Picture this: You’re standing in line at your local deli counter, coffee shop or fast food chain. The clerk asks if he can help the person in front of you. As they step forward to place their order, they reach toward their purse/pocket to grab their cell phone, “Oh, hey…Standing in line. What’s up…No way.” The burger jockey waits with a painful, painted on smile for the customer to place their order, “May I help y—” But the clerk is cut off by a single finger of silence held up by the oblivious cell phone talker, as if to sneer incredulously, “Can’t you see I’m on the phone…idiot?”

Or how about this: The jackass in front of you picks up their cell phone, steps forward to place their order while continuing their conversation, and the clerk with a genuine smile and air of satisfaction says, “I’ll be right with you as soon as you’re ready,” pointing to the sign that clearly reads, "If you're on your phone, we don't want to interrupt, so we'll just help everyone behind you first." The clerk smiles as you stride forward. Score one for the little guy in the paper hat.

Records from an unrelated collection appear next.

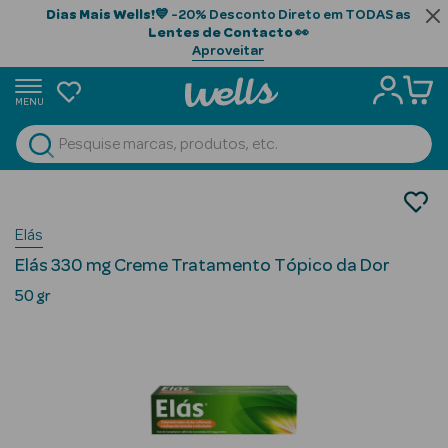
Dias Mais Wells!
💙 -20% Desconto Direto em TODAS as
Lentes de Contacto
👀
Aproveitar
MENU
portunidades
Ver Tudo
Beauty Season
Medicamentos
Dor
Beauty Season
Elás
Anti-inflamatórios
Cabelo
Elás 330 mg Creme Tratamento Tópico da Dor
Profissional
50 gr
Beauty Season
Cosmética
Beauty Season
Cosmética
Luxo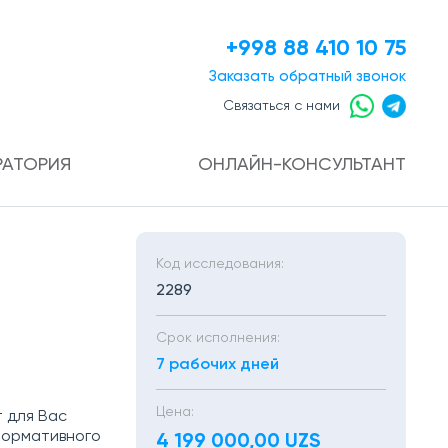
+998 88 410 10 75
Заказать
обратный звонок
Связаться с нами
РАТОРИЯ
ОНЛАЙН-КОНСУЛЬТАНТ
Код исследования:
2289
Срок исполнения:
7 рабочих дней
Цена:
 для Вас
формативного
4 199 000,00 UZS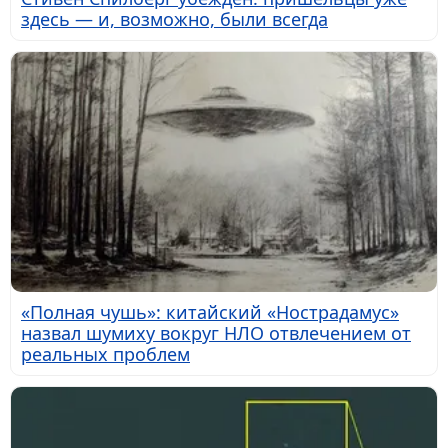
здесь — и, возможно, были всегда
«Полная чушь»: китайский «Нострадамус»
назвал шумиху вокруг НЛО отвлечением от
реальных проблем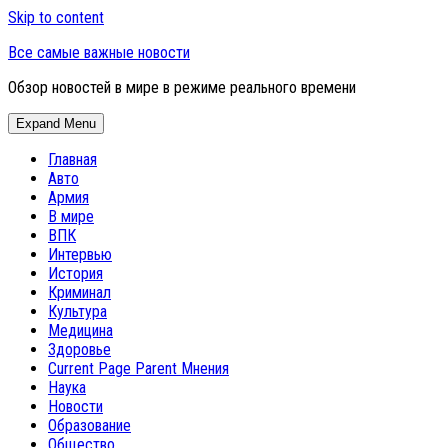
Skip to content
Все самые важные новости
Обзор новостей в мире в режиме реального времени
Expand Menu
Главная
Авто
Армия
В мире
ВПК
Интервью
История
Криминал
Культура
Медицина
Здоровье
Current Page Parent
Мнения
Наука
Новости
Образование
Общество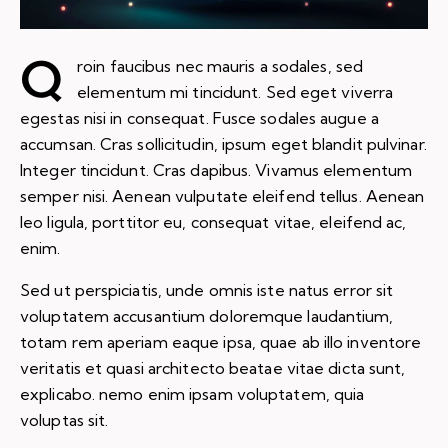
Q
roin faucibus nec mauris a sodales, sed
elementum mi tincidunt. Sed eget viverra
egestas nisi in consequat. Fusce sodales augue a
accumsan. Cras sollicitudin, ipsum eget blandit pulvinar.
Integer tincidunt. Cras dapibus. Vivamus elementum
semper nisi. Aenean vulputate eleifend tellus. Aenean
leo ligula, porttitor eu, consequat vitae, eleifend ac,
enim.
Sed ut perspiciatis, unde omnis iste natus error sit
voluptatem accusantium doloremque laudantium,
totam rem aperiam eaque ipsa, quae ab illo inventore
veritatis et quasi architecto beatae vitae dicta sunt,
explicabo. nemo enim ipsam voluptatem, quia
voluptas sit.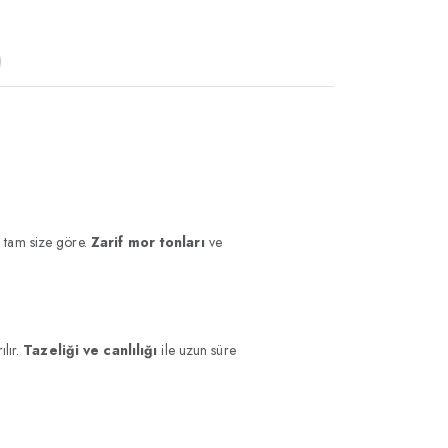
)
iz tam size göre.
Zarif mor tonları
ve
ılır.
Tazeliği ve canlılığı
ile uzun süre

It’s a trend that’s been slowly catching on. From PA to the PCH, all sorts of businesses–coffee shops, gynecologists and everything in between—are standing up for their employees and their customers with one simple request: PUT. THE CELL PHONE. DOWN. According to an article in the Seattle Post Intelligencer, Robbie Stevenson of phonesoff.net has made silencing this daily annoyance into a lucrative business. In 2003, Robbie sold 1,000 $4.95-$6.95 “No cell phone signs.” Today she sells 1,000 a month to companies from the Girl Scouts to Harvard University. The guy in the paper hat cheers and goes back to studying for the bar.


I may talk on the cell phone while strolling around Safeway, but I hang up or tell the person to hold on the moment I get up to that counter. Despite the urgency I feel to continue a conversation about whether or not Nicole Ritchie is “too thin” or if Suri Cruise really is an alien, I can sacrifice for the two minutes it takes to ring up my Mac n’ Cheese and cherry cola. I don’t know, I’ve just always thought people who don’t hang up the phone are rude. And as a former fry flinger (from back in the day when beepers were all the rage), it tickles my heart to hear that somebody is stepping up for the little guy. (Now, if we could only get the swerving land whale SUV drivers to do the same, I might go so far as to say courtesy is making a comeback in our country—but that’s a different rant.)

The point is. Somebody’s getting the message. When you take your customers seriously, they take you seriously, and they appreciate it. The aforementioned article noted that some people complained, but it was about 1 complaint for every 600 “thank you’s.” According to a 2006 survey by the Pew Internet & American Life Project, the Associated Press and AOL, 82 percent of all Americans and 86 percent of cell phone users were irritated by loud, annoying cell conversations in public. THE PEOPLE HAVE SPOKEN!
So in honor of the people speaking, when you think about customer service, think this: “What do our customers really want?” “What would make our customers happy?” And not just the loud, fickle, bully customers whose opinions you’d already know even if they weren’t constantly telling you how to better run your business, but the dedicated customers, too. The ones who’ve stuck with your business through the toughest growing pains, the ones who’ve stayed because they like what you’ve got. Building business is about finding new customers, but it’s also about keeping the loyal customers you’ve got.